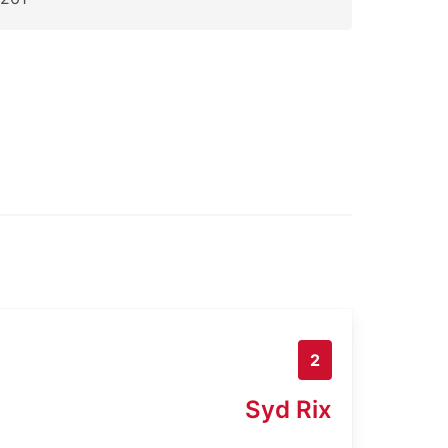
2
Syd Rix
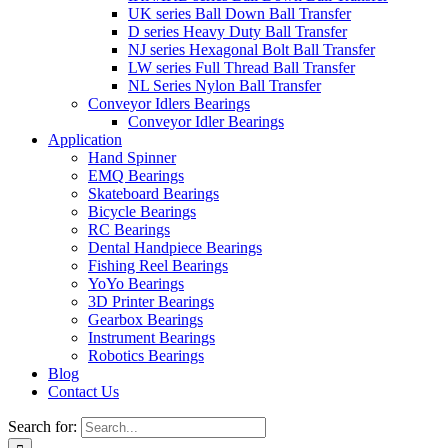
UK series Ball Down Ball Transfer
D series Heavy Duty Ball Transfer
NJ series Hexagonal Bolt Ball Transfer
LW series Full Thread Ball Transfer
NL Series Nylon Ball Transfer
Conveyor Idlers Bearings
Conveyor Idler Bearings
Application
Hand Spinner
EMQ Bearings
Skateboard Bearings
Bicycle Bearings
RC Bearings
Dental Handpiece Bearings
Fishing Reel Bearings
YoYo Bearings
3D Printer Bearings
Gearbox Bearings
Instrument Bearings
Robotics Bearings
Blog
Contact Us
Search for:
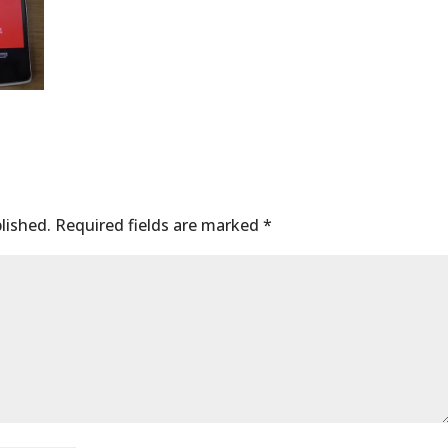
lished.
Required fields are marked
*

++++++++++++++++++++

**TASK INSTRUCTIONS**
List each line in the entries above that contains the string "Ball".

**EXERCISE ANSWER**
UK series Ball Down Ball Transfer
D series Heavy Duty Ball Transfer
NJ series Hexagonal Bolt Ball Transfer
LW series Full Thread Ball Transfer
NL Series Nylon Ball Transfer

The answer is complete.